= PROBLEM DETAILS =
An exact copy of the entries, with every picture omitted, is what is needed here.

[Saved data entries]
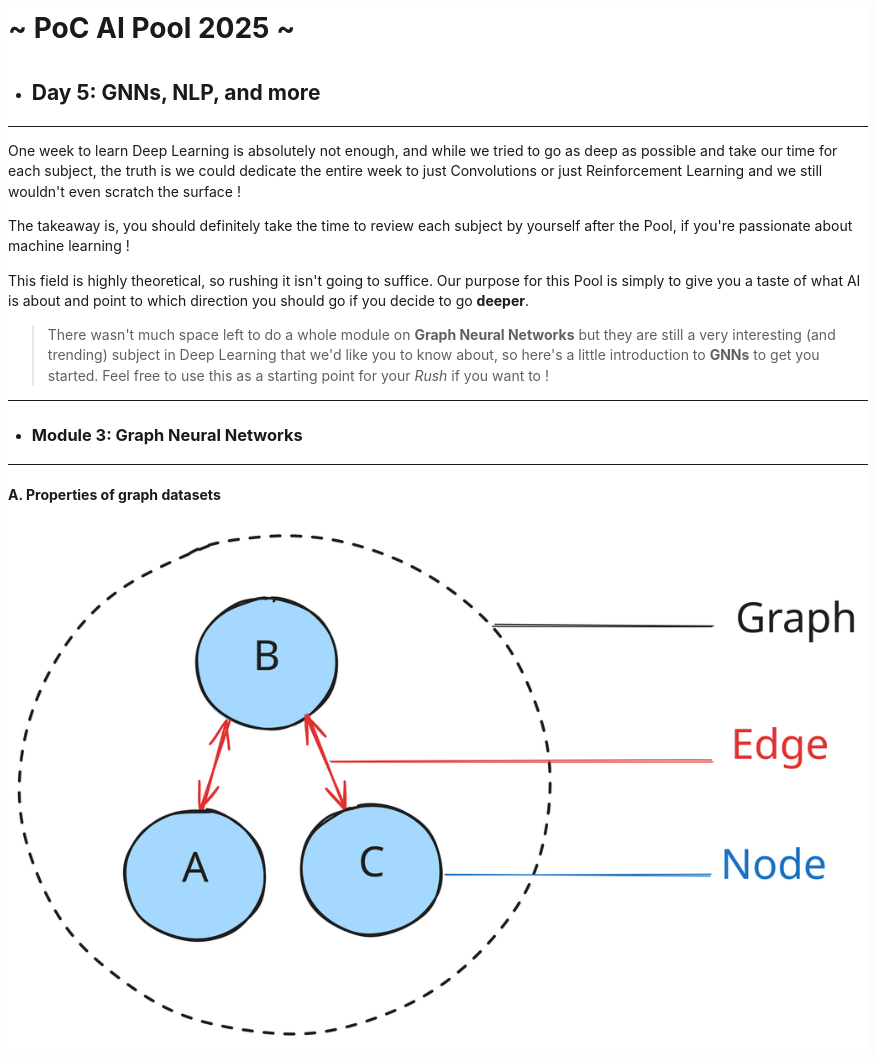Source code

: # ~ PoC AI Pool 2025 ~

- ## Day 5: GNNs, NLP, and more

---

One week to learn Deep Learning is absolutely not enough, and while we tried to go as deep as possible and take our time for each subject, the truth is we could dedicate the entire week to just Convolutions or just Reinforcement Learning and we still wouldn't even scratch the surface !

The takeaway is, you should definitely take the time to review each subject by yourself after the Pool, if you're passionate about machine learning !

This field is highly theoretical, so rushing it isn't going to suffice. Our purpose for this Pool is simply to give you a taste of what AI is about and point to which direction you should go if you decide to go **deeper**.

> There wasn't much space left to do a whole module on **Graph Neural Networks** but they are still a very interesting (and trending) subject in Deep Learning that we'd like you to know about, so here's a little introduction to **GNNs** to get you started. Feel free to use this as a starting point for your _Rush_ if you want to !

---

- ### Module 3: Graph Neural Networks

---

#### A. Properties of graph datasets

![graph](graph.svg)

= SOLUTION =
Source code

: # ~ PoC AI Pool 2025 ~

- ## Day 5: GNNs, NLP, and more

---

One week to learn Deep Learning is absolutely not enough, and while we tried to go as deep as possible and take our time for each subject, the truth is we could dedicate the entire week to just Convolutions or just Reinforcement Learning and we still wouldn't even scratch the surface !

The takeaway is, you should definitely take the time to review each subject by yourself after the Pool, if you're passionate about machine learning !

This field is highly theoretical, so rushing it isn't going to suffice. Our purpose for this Pool is simply to give you a taste of what AI is about and point to which direction you should go if you decide to go **deeper**.

> There wasn't much space left to do a whole module on **Graph Neural Networks** but they are still a very interesting (and trending) subject in Deep Learning that we'd like you to know about, so here's a little introduction to **GNNs** to get you started. Feel free to use this as a starting point for your _Rush_ if you want to !

---

- ### Module 3: Graph Neural Networks

---

#### A. Properties of graph datasets

![graph](graph.svg)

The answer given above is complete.